While serving as Transportation Secretary, beginning in June 2013, during President Barack Obama’s second term, Foxx helped lead the passage of the FAST Act—which, at the time, was the first long-term surface transportation bill approved by Congress in eight years. He spearheaded efforts to safely integrate self-driving vehicles into public roadways and introduce federal oversight rules on drones, among other initiatives. He also awarded nearly $30 billion in discretionary federal grants for transportation improvements around the country, giving rise to a national pipeline of projects now poised to seek innovative financing.
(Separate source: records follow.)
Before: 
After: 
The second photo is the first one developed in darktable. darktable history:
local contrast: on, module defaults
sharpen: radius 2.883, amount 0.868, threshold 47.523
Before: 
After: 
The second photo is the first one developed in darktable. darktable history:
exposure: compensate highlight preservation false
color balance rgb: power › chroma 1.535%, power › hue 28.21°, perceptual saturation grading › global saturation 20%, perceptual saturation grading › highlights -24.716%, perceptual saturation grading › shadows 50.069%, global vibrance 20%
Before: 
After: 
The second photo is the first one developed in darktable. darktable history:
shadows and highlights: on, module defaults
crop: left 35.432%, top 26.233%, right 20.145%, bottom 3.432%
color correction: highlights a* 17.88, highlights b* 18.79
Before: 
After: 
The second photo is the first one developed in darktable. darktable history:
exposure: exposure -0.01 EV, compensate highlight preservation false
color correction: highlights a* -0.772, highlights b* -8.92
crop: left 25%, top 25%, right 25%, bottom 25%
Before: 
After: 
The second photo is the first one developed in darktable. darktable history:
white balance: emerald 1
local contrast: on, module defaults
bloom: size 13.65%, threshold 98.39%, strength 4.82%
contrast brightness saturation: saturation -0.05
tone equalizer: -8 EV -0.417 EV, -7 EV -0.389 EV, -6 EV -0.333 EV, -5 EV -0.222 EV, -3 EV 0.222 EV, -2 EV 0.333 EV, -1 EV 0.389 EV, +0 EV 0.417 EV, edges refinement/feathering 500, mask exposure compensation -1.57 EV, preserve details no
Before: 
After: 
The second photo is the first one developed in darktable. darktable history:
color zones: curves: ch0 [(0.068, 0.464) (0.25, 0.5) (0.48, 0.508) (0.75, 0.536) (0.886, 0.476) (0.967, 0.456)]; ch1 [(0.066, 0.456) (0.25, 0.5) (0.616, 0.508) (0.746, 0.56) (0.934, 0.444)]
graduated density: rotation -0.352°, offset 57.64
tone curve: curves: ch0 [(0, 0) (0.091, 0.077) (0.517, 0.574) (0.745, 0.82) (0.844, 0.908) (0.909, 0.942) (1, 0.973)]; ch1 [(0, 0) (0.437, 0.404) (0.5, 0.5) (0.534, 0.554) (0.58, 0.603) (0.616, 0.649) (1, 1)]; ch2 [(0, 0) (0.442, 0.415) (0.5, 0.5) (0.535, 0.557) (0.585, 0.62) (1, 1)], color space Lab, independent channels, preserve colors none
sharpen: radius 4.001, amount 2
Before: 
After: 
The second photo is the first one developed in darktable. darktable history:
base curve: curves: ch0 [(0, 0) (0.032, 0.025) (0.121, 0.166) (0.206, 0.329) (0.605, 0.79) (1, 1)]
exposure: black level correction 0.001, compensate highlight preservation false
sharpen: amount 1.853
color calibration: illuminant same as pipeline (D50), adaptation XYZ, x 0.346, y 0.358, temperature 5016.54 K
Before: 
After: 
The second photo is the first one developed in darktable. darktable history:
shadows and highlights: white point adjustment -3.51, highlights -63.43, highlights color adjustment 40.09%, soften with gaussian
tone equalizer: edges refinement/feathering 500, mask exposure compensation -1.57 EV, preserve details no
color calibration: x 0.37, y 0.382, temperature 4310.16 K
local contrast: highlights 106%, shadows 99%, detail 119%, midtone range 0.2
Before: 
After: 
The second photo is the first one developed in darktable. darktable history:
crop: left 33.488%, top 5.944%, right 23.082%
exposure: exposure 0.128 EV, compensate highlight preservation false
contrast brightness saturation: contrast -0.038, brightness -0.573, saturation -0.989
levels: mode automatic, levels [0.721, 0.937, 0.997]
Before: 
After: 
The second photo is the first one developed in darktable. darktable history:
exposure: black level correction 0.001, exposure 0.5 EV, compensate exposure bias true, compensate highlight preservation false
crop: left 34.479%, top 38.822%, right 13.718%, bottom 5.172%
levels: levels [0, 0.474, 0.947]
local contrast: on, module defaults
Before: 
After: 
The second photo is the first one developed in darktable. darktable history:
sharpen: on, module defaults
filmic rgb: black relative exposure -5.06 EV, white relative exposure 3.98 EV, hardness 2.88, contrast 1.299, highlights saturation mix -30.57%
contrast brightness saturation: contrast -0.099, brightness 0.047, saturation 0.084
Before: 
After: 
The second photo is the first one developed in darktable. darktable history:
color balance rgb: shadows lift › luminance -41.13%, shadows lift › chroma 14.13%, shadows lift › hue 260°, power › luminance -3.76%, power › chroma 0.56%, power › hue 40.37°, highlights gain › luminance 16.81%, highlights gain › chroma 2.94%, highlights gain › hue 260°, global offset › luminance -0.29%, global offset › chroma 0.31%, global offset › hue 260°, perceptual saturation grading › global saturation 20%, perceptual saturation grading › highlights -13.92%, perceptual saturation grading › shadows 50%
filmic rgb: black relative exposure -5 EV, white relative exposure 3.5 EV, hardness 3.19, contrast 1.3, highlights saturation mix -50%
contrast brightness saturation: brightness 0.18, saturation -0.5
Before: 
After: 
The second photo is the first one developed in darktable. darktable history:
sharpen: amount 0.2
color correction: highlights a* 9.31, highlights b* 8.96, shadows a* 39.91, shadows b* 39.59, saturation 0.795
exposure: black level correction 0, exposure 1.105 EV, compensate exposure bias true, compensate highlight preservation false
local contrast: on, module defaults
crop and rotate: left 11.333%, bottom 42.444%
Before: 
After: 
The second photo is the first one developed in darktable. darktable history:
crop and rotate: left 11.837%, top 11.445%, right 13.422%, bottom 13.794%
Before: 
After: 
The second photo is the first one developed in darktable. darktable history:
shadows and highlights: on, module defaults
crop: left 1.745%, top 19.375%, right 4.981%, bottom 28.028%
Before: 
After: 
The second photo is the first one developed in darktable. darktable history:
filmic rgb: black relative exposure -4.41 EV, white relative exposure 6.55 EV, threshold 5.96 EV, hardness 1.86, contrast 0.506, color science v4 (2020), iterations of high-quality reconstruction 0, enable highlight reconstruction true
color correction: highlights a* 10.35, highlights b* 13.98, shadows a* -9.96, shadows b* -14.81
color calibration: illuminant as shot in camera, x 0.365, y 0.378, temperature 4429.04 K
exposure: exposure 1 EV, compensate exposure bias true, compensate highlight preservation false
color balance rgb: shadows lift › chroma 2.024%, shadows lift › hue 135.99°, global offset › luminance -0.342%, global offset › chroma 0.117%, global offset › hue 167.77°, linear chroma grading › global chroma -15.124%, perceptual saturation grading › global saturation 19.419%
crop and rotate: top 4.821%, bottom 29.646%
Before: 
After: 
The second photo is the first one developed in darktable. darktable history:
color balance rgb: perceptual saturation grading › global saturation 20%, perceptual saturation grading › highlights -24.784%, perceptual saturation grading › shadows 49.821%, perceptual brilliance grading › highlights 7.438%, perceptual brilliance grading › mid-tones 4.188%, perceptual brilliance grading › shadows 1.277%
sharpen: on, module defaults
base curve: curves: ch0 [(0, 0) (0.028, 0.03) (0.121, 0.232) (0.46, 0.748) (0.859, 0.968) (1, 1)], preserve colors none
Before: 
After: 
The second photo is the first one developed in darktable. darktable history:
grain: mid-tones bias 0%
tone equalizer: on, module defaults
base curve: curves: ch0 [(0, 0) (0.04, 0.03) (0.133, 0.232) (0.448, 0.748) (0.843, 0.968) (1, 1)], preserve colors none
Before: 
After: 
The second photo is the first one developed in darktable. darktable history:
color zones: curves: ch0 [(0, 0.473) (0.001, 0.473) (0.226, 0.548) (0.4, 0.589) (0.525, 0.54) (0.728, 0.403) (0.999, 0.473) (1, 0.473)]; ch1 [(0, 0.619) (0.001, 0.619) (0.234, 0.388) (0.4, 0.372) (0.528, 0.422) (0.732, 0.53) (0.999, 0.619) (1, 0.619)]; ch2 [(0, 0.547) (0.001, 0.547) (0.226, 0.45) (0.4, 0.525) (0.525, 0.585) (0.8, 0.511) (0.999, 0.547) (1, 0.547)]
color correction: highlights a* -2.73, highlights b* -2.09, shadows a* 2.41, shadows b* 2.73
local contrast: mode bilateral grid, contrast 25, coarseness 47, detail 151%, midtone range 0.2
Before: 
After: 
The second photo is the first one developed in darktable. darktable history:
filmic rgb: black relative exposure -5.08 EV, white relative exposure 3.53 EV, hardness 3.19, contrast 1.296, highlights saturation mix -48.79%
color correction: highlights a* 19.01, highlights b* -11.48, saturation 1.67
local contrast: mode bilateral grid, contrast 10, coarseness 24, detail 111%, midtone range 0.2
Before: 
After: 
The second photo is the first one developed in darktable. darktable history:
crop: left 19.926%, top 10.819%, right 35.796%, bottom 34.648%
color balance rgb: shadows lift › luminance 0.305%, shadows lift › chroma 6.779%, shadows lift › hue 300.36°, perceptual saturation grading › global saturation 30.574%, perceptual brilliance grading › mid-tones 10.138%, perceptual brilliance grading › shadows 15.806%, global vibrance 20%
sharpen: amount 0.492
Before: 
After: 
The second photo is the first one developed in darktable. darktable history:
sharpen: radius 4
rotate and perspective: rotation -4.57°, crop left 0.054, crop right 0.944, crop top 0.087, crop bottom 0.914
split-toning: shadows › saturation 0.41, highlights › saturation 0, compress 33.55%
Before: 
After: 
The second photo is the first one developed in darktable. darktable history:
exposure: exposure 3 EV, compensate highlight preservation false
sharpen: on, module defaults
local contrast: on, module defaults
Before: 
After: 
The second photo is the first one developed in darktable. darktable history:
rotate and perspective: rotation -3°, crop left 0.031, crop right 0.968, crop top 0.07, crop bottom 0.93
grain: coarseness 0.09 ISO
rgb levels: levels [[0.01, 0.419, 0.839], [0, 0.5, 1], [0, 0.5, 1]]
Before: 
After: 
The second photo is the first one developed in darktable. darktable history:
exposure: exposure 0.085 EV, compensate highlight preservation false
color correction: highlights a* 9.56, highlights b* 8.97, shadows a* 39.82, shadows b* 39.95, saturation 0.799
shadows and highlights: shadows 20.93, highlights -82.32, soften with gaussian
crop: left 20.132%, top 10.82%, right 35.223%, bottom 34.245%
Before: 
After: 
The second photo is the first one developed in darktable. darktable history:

When Foxx took office as Charlotte’s mayor in 2009, the city faced its worst recession in more than 80 years. In response, he launched a number of job-creation initiatives, including a campaign trumpeting Charlotte as an energy-industry hub and an overhaul of the city’s small-business loan program. In the area of transportation, Foxx helped salvage the city’s largest single capital project—a light rail extension currently under construction—and helped structure an innovative finance deal to complete the city’s outer beltway, among other initiatives.

Since leaving public service, Foxx has started Related Infrastructure, a new joint venture with New York City-based developer Related Companies. The new business acquires and invests in transportation-related service, management, and development businesses. In December, Foxx was also tapped to lead the Commission on Race and Slavery at Davidson College, his alma mater.

Foxx received a bachelor’s degree in history from Davidson University and a juris doctor from New York University School of Law.